Your instructions: With no addition or omission, return the entries below.

== Provided information ==

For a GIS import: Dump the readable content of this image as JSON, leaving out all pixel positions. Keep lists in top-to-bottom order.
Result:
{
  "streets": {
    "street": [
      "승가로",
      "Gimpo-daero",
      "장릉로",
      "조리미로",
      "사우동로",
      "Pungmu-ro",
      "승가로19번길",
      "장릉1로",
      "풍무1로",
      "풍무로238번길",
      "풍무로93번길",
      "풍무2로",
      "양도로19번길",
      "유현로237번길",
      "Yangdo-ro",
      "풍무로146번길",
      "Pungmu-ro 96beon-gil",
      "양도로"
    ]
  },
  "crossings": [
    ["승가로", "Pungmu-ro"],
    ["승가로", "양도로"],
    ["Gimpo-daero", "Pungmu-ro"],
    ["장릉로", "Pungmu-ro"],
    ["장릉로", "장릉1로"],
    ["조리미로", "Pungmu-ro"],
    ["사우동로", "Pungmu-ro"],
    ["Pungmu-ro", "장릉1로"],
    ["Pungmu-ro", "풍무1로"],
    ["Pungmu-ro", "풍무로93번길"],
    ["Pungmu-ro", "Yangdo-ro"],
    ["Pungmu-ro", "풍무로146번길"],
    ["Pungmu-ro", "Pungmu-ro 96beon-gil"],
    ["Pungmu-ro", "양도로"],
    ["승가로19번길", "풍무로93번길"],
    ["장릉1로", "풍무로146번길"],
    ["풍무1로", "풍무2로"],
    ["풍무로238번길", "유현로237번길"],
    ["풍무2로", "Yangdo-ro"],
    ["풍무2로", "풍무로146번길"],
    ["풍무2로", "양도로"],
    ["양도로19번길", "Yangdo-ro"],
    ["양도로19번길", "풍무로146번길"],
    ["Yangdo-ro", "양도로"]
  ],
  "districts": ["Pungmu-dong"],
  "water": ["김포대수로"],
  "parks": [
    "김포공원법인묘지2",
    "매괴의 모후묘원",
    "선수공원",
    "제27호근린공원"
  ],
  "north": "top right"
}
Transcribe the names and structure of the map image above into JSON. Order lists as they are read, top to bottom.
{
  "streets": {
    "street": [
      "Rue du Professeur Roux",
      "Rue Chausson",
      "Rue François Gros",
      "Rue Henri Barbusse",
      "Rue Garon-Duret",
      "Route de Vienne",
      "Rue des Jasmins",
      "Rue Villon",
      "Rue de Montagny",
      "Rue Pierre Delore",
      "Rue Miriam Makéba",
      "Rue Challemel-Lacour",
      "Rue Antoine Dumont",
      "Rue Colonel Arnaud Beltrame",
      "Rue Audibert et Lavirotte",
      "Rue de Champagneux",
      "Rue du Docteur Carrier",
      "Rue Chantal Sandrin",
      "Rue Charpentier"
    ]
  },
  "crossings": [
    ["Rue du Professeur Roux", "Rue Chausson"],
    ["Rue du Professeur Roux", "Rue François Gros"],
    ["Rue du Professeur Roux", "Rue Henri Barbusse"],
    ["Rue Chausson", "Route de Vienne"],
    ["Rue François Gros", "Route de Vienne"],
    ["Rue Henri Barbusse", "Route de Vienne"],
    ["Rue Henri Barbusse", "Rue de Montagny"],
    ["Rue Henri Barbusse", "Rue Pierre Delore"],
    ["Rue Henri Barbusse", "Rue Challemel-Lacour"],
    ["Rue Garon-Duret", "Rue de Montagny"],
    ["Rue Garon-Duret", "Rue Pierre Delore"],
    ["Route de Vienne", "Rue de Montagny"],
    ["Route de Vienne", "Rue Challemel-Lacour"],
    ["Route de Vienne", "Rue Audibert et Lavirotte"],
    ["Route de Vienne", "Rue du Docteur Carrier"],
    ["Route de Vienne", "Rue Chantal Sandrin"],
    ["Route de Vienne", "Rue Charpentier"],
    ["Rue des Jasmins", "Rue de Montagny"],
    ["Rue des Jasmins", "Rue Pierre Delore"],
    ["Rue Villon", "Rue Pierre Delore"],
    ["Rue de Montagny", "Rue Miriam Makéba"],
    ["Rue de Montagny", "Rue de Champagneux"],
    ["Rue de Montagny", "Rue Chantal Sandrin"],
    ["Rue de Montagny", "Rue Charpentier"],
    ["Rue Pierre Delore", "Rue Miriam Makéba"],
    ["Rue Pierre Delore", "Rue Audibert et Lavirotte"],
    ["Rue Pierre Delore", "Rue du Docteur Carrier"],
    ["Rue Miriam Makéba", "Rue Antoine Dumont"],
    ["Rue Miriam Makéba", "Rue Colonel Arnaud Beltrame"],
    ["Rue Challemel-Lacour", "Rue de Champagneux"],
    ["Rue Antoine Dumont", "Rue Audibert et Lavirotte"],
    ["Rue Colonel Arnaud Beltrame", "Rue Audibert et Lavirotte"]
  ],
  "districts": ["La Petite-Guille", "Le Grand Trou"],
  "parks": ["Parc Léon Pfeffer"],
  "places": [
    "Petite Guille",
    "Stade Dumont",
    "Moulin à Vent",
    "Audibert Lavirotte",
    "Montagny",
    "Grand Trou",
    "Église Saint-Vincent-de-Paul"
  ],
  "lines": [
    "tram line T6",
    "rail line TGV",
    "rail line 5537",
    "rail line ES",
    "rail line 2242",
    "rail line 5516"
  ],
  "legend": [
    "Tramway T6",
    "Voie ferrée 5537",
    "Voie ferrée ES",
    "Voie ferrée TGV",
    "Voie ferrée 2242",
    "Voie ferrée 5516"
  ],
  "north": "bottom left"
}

===

Task response:
For a GIS import: Dump the readable content of this image as JSON, leaving out all pixel positions. Keep lists in top-to-bottom order.
Result:
{
  "streets": {
    "street": [
      "승가로",
      "Gimpo-daero",
      "장릉로",
      "조리미로",
      "사우동로",
      "Pungmu-ro",
      "승가로19번길",
      "장릉1로",
      "풍무1로",
      "풍무로238번길",
      "풍무로93번길",
      "풍무2로",
      "양도로19번길",
      "유현로237번길",
      "Yangdo-ro",
      "풍무로146번길",
      "Pungmu-ro 96beon-gil",
      "양도로"
    ]
  },
  "crossings": [
    ["승가로", "Pungmu-ro"],
    ["승가로", "양도로"],
    ["Gimpo-daero", "Pungmu-ro"],
    ["장릉로", "Pungmu-ro"],
    ["장릉로", "장릉1로"],
    ["조리미로", "Pungmu-ro"],
    ["사우동로", "Pungmu-ro"],
    ["Pungmu-ro", "장릉1로"],
    ["Pungmu-ro", "풍무1로"],
    ["Pungmu-ro", "풍무로93번길"],
    ["Pungmu-ro", "Yangdo-ro"],
    ["Pungmu-ro", "풍무로146번길"],
    ["Pungmu-ro", "Pungmu-ro 96beon-gil"],
    ["Pungmu-ro", "양도로"],
    ["승가로19번길", "풍무로93번길"],
    ["장릉1로", "풍무로146번길"],
    ["풍무1로", "풍무2로"],
    ["풍무로238번길", "유현로237번길"],
    ["풍무2로", "Yangdo-ro"],
    ["풍무2로", "풍무로146번길"],
    ["풍무2로", "양도로"],
    ["양도로19번길", "Yangdo-ro"],
    ["양도로19번길", "풍무로146번길"],
    ["Yangdo-ro", "양도로"]
  ],
  "districts": ["Pungmu-dong"],
  "water": ["김포대수로"],
  "parks": [
    "김포공원법인묘지2",
    "매괴의 모후묘원",
    "선수공원",
    "제27호근린공원"
  ],
  "north": "top right"
}
Transcribe the names and structure of the map image above into JSON. Order lists as they are read, top to bottom.
{
  "streets": {
    "street": [
      "Rue du Professeur Roux",
      "Rue Chausson",
      "Rue François Gros",
      "Rue Henri Barbusse",
      "Rue Garon-Duret",
      "Route de Vienne",
      "Rue des Jasmins",
      "Rue Villon",
      "Rue de Montagny",
      "Rue Pierre Delore",
      "Rue Miriam Makéba",
      "Rue Challemel-Lacour",
      "Rue Antoine Dumont",
      "Rue Colonel Arnaud Beltrame",
      "Rue Audibert et Lavirotte",
      "Rue de Champagneux",
      "Rue du Docteur Carrier",
      "Rue Chantal Sandrin",
      "Rue Charpentier"
    ]
  },
  "crossings": [
    ["Rue du Professeur Roux", "Rue Chausson"],
    ["Rue du Professeur Roux", "Rue François Gros"],
    ["Rue du Professeur Roux", "Rue Henri Barbusse"],
    ["Rue Chausson", "Route de Vienne"],
    ["Rue François Gros", "Route de Vienne"],
    ["Rue Henri Barbusse", "Route de Vienne"],
    ["Rue Henri Barbusse", "Rue de Montagny"],
    ["Rue Henri Barbusse", "Rue Pierre Delore"],
    ["Rue Henri Barbusse", "Rue Challemel-Lacour"],
    ["Rue Garon-Duret", "Rue de Montagny"],
    ["Rue Garon-Duret", "Rue Pierre Delore"],
    ["Route de Vienne", "Rue de Montagny"],
    ["Route de Vienne", "Rue Challemel-Lacour"],
    ["Route de Vienne", "Rue Audibert et Lavirotte"],
    ["Route de Vienne", "Rue du Docteur Carrier"],
    ["Route de Vienne", "Rue Chantal Sandrin"],
    ["Route de Vienne", "Rue Charpentier"],
    ["Rue des Jasmins", "Rue de Montagny"],
    ["Rue des Jasmins", "Rue Pierre Delore"],
    ["Rue Villon", "Rue Pierre Delore"],
    ["Rue de Montagny", "Rue Miriam Makéba"],
    ["Rue de Montagny", "Rue de Champagneux"],
    ["Rue de Montagny", "Rue Chantal Sandrin"],
    ["Rue de Montagny", "Rue Charpentier"],
    ["Rue Pierre Delore", "Rue Miriam Makéba"],
    ["Rue Pierre Delore", "Rue Audibert et Lavirotte"],
    ["Rue Pierre Delore", "Rue du Docteur Carrier"],
    ["Rue Miriam Makéba", "Rue Antoine Dumont"],
    ["Rue Miriam Makéba", "Rue Colonel Arnaud Beltrame"],
    ["Rue Challemel-Lacour", "Rue de Champagneux"],
    ["Rue Antoine Dumont", "Rue Audibert et Lavirotte"],
    ["Rue Colonel Arnaud Beltrame", "Rue Audibert et Lavirotte"]
  ],
  "districts": ["La Petite-Guille", "Le Grand Trou"],
  "parks": ["Parc Léon Pfeffer"],
  "places": [
    "Petite Guille",
    "Stade Dumont",
    "Moulin à Vent",
    "Audibert Lavirotte",
    "Montagny",
    "Grand Trou",
    "Église Saint-Vincent-de-Paul"
  ],
  "lines": [
    "tram line T6",
    "rail line TGV",
    "rail line 5537",
    "rail line ES",
    "rail line 2242",
    "rail line 5516"
  ],
  "legend": [
    "Tramway T6",
    "Voie ferrée 5537",
    "Voie ferrée ES",
    "Voie ferrée TGV",
    "Voie ferrée 2242",
    "Voie ferrée 5516"
  ],
  "north": "bottom left"
}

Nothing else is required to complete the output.